── Provided data ──

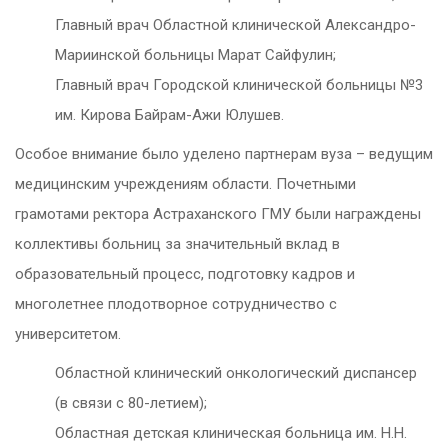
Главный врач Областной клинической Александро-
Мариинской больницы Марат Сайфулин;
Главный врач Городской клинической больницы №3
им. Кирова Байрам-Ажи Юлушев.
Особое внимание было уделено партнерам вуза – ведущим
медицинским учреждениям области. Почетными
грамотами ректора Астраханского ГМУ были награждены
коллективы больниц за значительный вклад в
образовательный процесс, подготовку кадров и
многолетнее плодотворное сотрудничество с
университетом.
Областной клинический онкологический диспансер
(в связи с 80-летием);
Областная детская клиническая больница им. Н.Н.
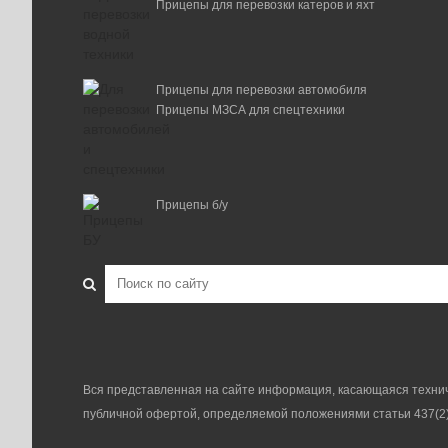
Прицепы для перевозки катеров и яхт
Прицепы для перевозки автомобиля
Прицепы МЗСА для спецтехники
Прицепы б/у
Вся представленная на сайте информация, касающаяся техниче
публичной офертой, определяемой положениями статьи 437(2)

───
── Provided data ──

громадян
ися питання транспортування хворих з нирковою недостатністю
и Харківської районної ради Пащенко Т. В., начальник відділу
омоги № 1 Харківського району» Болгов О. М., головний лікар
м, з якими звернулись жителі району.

───

### Task statement
Above are entries with pictures among them. Write out exactly the lines from the one containing "Главный врач Областной" through the one containing "публичной офертой, определяемой", ends included, and leave those pictures out.

### Response
Главный врач Областной клинической Александро-
Мариинской больницы Марат Сайфулин;
Главный врач Городской клинической больницы №3
им. Кирова Байрам-Ажи Юлушев.
Особое внимание было уделено партнерам вуза – ведущим
медицинским учреждениям области. Почетными
грамотами ректора Астраханского ГМУ были награждены
коллективы больниц за значительный вклад в
образовательный процесс, подготовку кадров и
многолетнее плодотворное сотрудничество с
университетом.
Областной клинический онкологический диспансер
(в связи с 80-летием);
Областная детская клиническая больница им. Н.Н.
Прицепы для перевозки катеров и яхт
Прицепы для перевозки автомобиля
Прицепы МЗСА для спецтехники
Прицепы б/у
Вся представленная на сайте информация, касающаяся техниче
публичной офертой, определяемой положениями статьи 437(2)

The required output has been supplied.